**TRECHO SELECIONADO:**
Entendimento é do TRT da 3ª região.

O empregador, pessoa jurídica, não tem direito aos benefícios da Justiça gratuita, ainda que esteja passando por grave crise financeira. Com esse entendimento, a 9ª turma do TRT da 3ª região deixou de conhecer o recurso ordinário interposto por uma empresa condenada na Justiça do Trabalho a pagar parcelas trabalhistas a uma ex-empregada, por considerá-lo deserto. Em outras palavras, as razões da reclamada não chegaram a ser apreciadas pelos julgadores, porque a ré não recolheu custas processuais, nem efetuou o depósito recursal.

A justificativa da empresa, de que se encontrava em grande dificuldade financeira, não foi reconhecida pela relatora do recurso, desembargadora Mônica Sette Lopes, como motivo para a concessão dos benefícios da Justiça gratuita. Isto, por não haver na legislação que regula a matéria qualquer previsão nesse sentido.

**INSTRUÇÕES DA TAREFA:**
Verta para o inglês esta frase do trecho selecionado: "O empregador, pessoa jurídica, não tem direito aos benefícios da Justiça gratuita, ainda que esteja passando por grave crise financeira." As linhas apresentadas a seguir não têm qualquer função nesta atividade.

**MATERIAL FORNECIDO:**

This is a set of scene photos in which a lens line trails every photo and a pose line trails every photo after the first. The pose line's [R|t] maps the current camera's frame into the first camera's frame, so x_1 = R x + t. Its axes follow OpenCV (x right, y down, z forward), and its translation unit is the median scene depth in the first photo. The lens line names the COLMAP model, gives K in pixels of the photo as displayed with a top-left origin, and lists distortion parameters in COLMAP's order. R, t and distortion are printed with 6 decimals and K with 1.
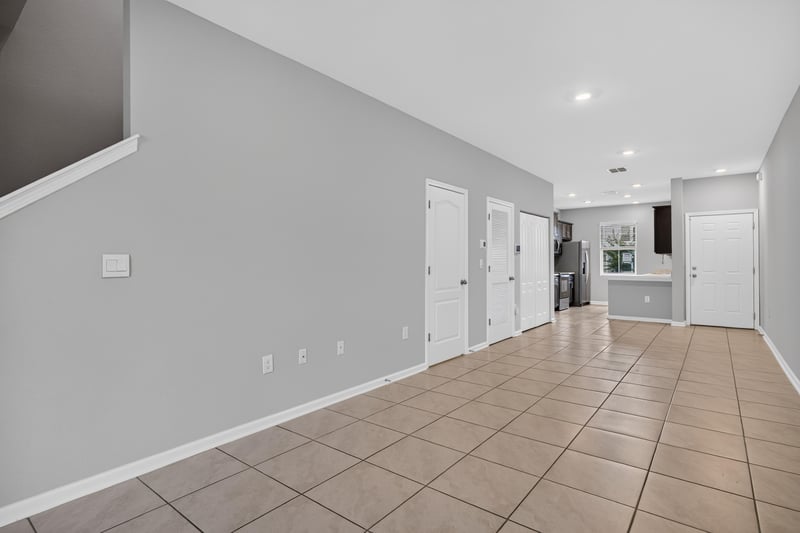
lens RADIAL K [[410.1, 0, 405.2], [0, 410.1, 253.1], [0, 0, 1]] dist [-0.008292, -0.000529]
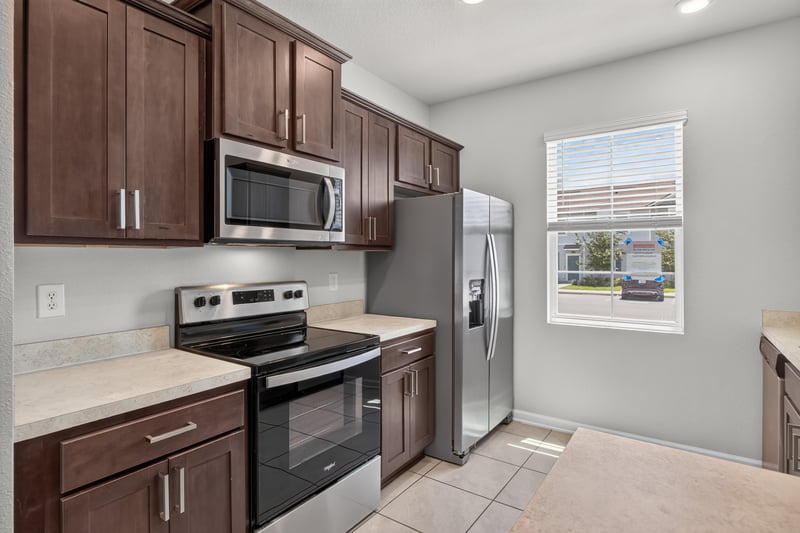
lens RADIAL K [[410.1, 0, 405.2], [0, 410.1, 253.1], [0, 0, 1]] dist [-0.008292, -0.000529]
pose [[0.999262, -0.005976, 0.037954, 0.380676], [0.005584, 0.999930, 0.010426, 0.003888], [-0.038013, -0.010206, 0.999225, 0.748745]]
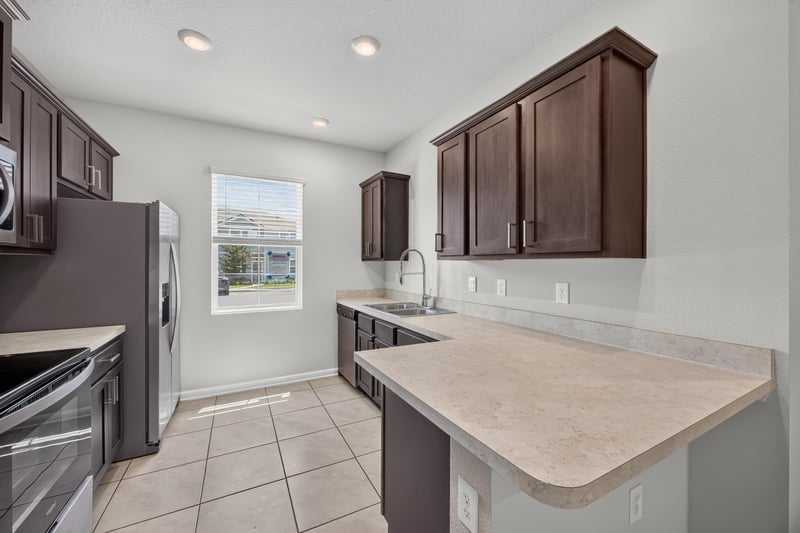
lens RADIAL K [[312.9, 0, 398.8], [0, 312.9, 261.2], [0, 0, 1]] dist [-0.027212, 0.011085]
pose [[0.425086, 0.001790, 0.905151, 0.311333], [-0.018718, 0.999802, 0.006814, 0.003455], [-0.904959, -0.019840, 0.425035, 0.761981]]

...

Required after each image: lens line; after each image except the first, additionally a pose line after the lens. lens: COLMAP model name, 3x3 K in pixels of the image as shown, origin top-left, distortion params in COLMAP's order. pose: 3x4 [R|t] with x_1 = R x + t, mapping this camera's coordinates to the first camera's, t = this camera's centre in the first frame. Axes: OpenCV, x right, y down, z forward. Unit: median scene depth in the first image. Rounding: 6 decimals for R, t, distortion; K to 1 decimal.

...

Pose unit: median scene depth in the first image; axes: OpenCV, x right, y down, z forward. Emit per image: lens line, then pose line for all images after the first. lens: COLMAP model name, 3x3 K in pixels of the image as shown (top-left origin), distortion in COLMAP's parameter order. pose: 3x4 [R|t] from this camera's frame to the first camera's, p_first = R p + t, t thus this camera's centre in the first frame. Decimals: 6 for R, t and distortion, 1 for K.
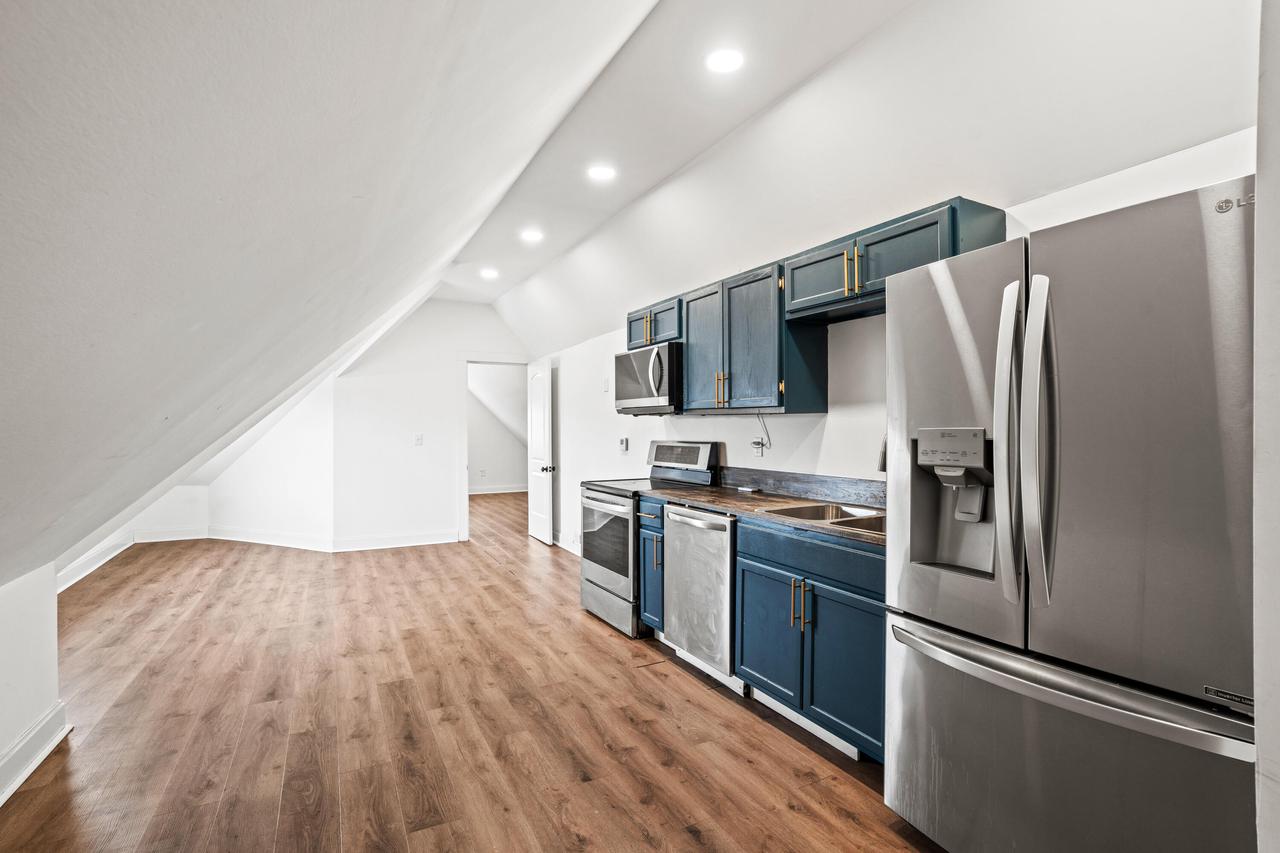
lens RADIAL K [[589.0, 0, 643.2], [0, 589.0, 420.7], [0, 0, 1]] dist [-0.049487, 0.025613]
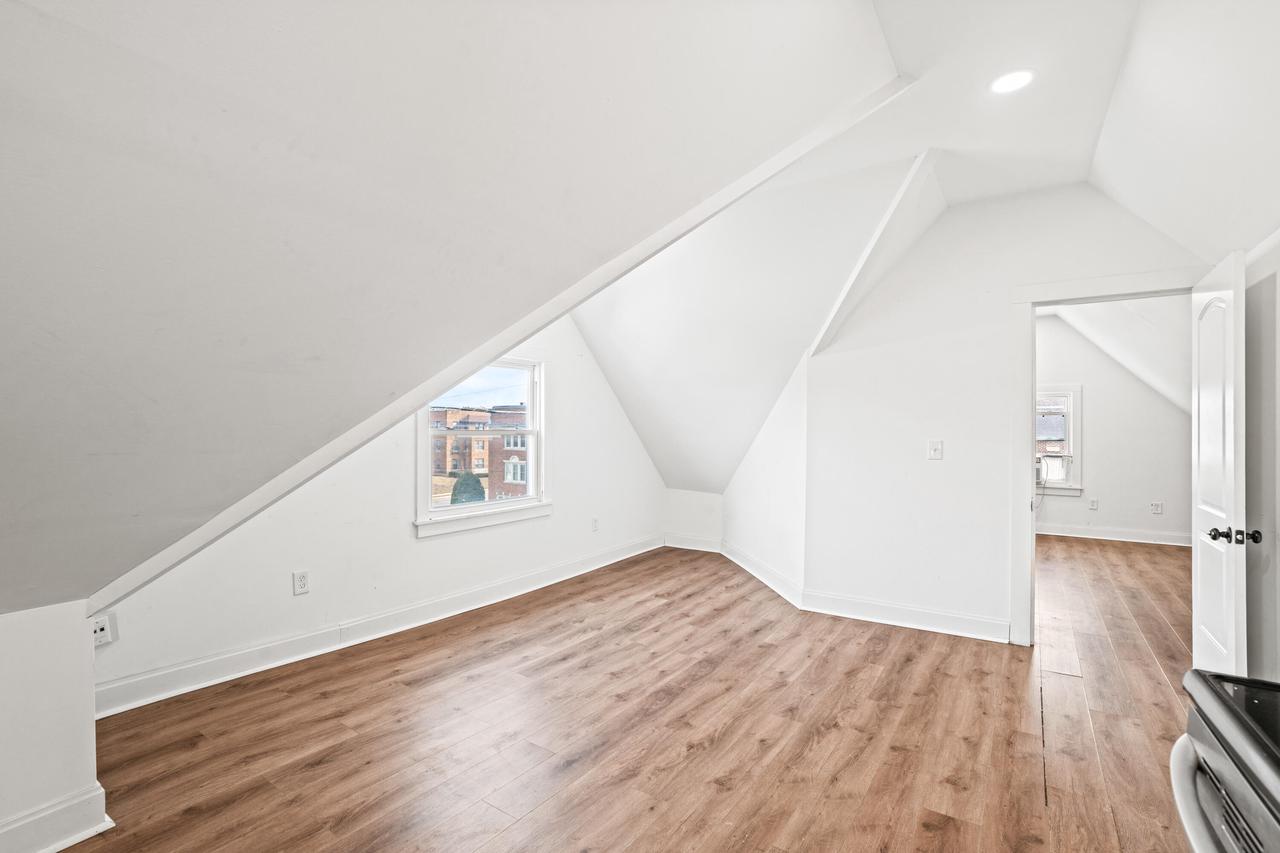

**RESPOSTA:**
The employer, a legal entity, is not entitled to the benefits of free legal aid, even if it is going through a severe financial crisis.